Solubility and Saturation


Suppose you take a glass of water and add table salt to it. The table salt
dissolves. Suppose you keep adding table salt to it. After a while, the table salt
doesn’t dissolve, it just sits at the bottom of the glass. At that point the water is
saturated with table salt. Another way to describe this is to say that the table salt
has reached the limit of its solubility in water.

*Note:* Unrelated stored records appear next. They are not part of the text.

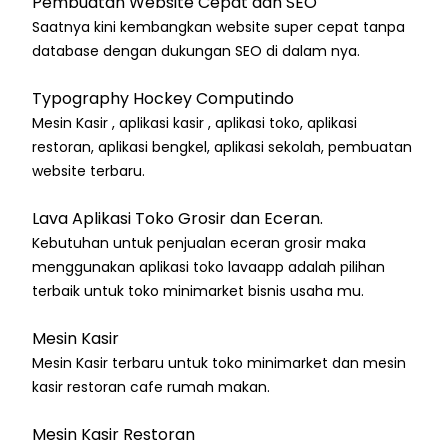
Pembuatan Website Cepat dan SEO
Saatnya kini kembangkan website super cepat tanpa
database dengan dukungan SEO di dalam nya.
Typography Hockey Computindo
Mesin Kasir , aplikasi kasir , aplikasi toko, aplikasi
restoran, aplikasi bengkel, aplikasi sekolah, pembuatan
website terbaru.
Lava Aplikasi Toko Grosir dan Eceran.
Kebutuhan untuk penjualan eceran grosir maka
menggunakan aplikasi toko lavaapp adalah pilihan
terbaik untuk toko minimarket bisnis usaha mu.
Mesin Kasir
Mesin Kasir terbaru untuk toko minimarket dan mesin
kasir restoran cafe rumah makan.
Mesin Kasir Restoran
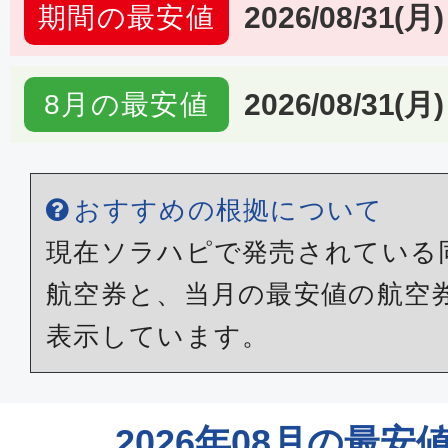
2026/08/31(月)
期間の最安値
2026/08/31(月)
8月の最安値
おすすめの根拠について
現在ソラハピで発売されている
航空券と、当月の最安値の航空
表示しています。
2026年08月の最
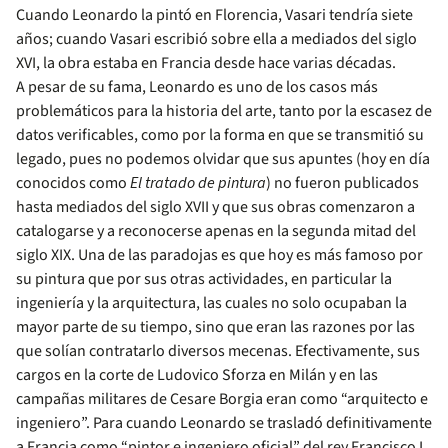
Cuando Leonardo la pintó en Florencia, Vasari tendría siete
años; cuando Vasari escribió sobre ella a mediados del siglo
XVI, la obra estaba en Francia desde hace varias décadas.
A pesar de su fama, Leonardo es uno de los casos más
problemáticos para la historia del arte, tanto por la escasez de
datos verificables, como por la forma en que se transmitió su
legado, pues no podemos olvidar que sus apuntes (hoy en día
conocidos como
El tratado de pintura
) no fueron publicados
hasta mediados del siglo XVII y que sus obras comenzaron a
catalogarse y a reconocerse apenas en la segunda mitad del
siglo XIX. Una de las paradojas es que hoy es más famoso por
su pintura que por sus otras actividades, en particular la
ingeniería y la arquitectura, las cuales no solo ocupaban la
mayor parte de su tiempo, sino que eran las razones por las
que solían contratarlo diversos mecenas. Efectivamente, sus
cargos en la corte de Ludovico Sforza en Milán y en las
campañas militares de Cesare Borgia eran como “arquitecto e
ingeniero”. Para cuando Leonardo se trasladó definitivamente
a Francia como “pintor e ingeniero oficial” del rey Francisco I,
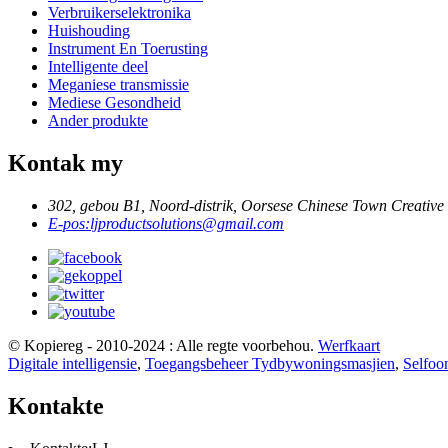
Verbruikerselektronika
Huishouding
Instrument En Toerusting
Intelligente deel
Meganiese transmissie
Mediese Gesondheid
Ander produkte
Kontak my
302, gebou B1, Noord-distrik, Oorsese Chinese Town Creative
E-pos:
ljproductsolutions@gmail.com
© Kopiereg - 2010-2024 : Alle regte voorbehou.
Werfkaart
Digitale intelligensie
,
Toegangsbeheer Tydbywoningsmasjien
,
Selfoon
Kontakte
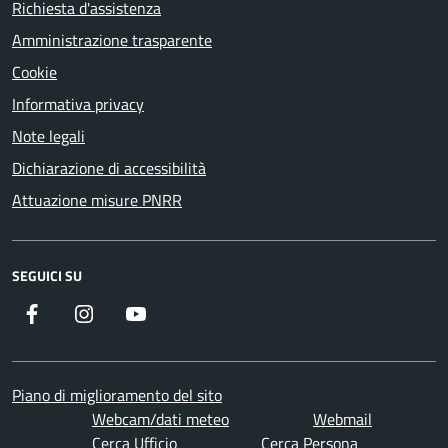
Richiesta d'assistenza
Amministrazione trasparente
Cookie
Informativa privacy
Note legali
Dichiarazione di accessibilità
Attuazione misure PNRR
SEGUICI SU
Facebook
Instagram
YouTube
Piano di miglioramento del sito
Webcam/dati meteo
Webmail
Cerca Ufficio
Cerca Persona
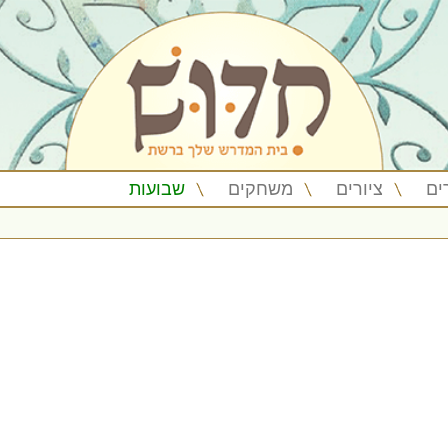
ים
ציורים
משחקים
שבועות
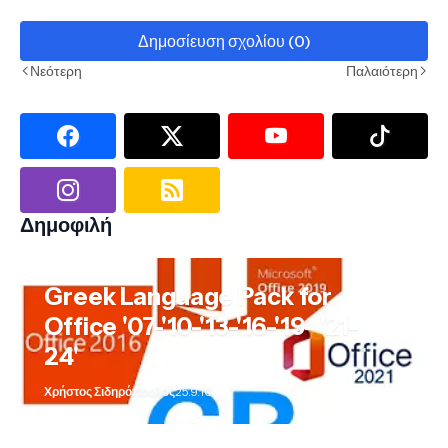
Δημοσίευση σχολίου (0)
Νεότερη
Παλαιότερη
Δημοφιλή
Greek Language Pack for
Office '07-'10-'13-'16-'19- '21-
24'
Χρήστος Σιδηρόπουλος
25.9.10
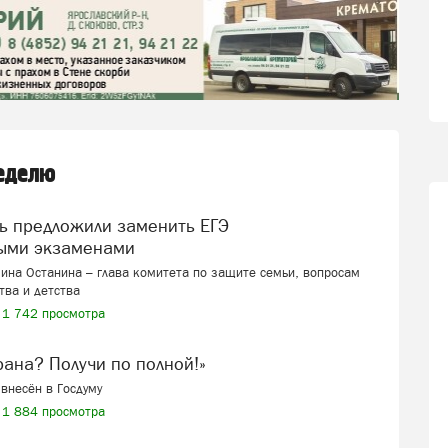
неделю
ыми экзаменами
ина Останина – глава комитета по защите семьи, вопросам
тва и детства
1 742 просмотра
ерана? Получи по полной!»
внесён в Госдуму
1 884 просмотра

The temperature of the solvent affects solubility. Generally, a solid solute is more
soluble in a liquid solvent at higher temperatures and less soluble at lower
temperatures. If we took the glass of water and heated it, some of the table salt
that hadn’t dissolved would dissolve. The increased temperature increases the
solubility of table salt in water.


Substances that are held together by ionic bonds (such as table salt, NaCl) are
generally soluble in water.


Other solutes are completely insoluble. For instance, if you place a pat of butter
in a glass of water, it won’t dissolve, ever, even if you heat it. This illustrates an
important general principle; polar solutes such as NaCl and HCl dissolve in polar
solvents such as water, and nonpolar solutes dissolve in nonpolar solvents.
Butter, which is a fat, is nonpolar. Just remember: “Like dissolves like.”

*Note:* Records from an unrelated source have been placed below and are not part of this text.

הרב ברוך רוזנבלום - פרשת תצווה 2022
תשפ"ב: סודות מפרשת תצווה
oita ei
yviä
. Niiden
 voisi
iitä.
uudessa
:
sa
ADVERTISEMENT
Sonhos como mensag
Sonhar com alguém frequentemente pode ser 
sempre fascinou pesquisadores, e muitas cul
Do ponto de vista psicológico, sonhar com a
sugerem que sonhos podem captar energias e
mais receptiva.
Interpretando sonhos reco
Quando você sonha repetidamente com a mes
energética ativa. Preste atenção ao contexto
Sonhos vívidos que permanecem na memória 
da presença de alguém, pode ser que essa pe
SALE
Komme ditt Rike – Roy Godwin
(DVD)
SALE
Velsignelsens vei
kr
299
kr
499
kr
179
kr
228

The solubility of gases in water is quite different from that of solids. Think about
a bottle of soda; its carbonation is the result of dissolved carbon dioxide gas.
Once the bottle has been opened, should you store it where it’s warm or cold to
prevent it from going flat? You should store it where it’s cold, of course. The
CO 2 gas is more soluble in water at lower temperatures, and flat soda is simply


soda after its CO 2 has diffused out into the air. This is typical of the solubility of


gases in water. One more thing about the solubility of gases in water: the higher
the pressure, the more soluble the gas. Again consider soda, bottled under
pressure. Once you open the bottle, the pressure over the soda decreases, and
CO 2 starts to come out of solution.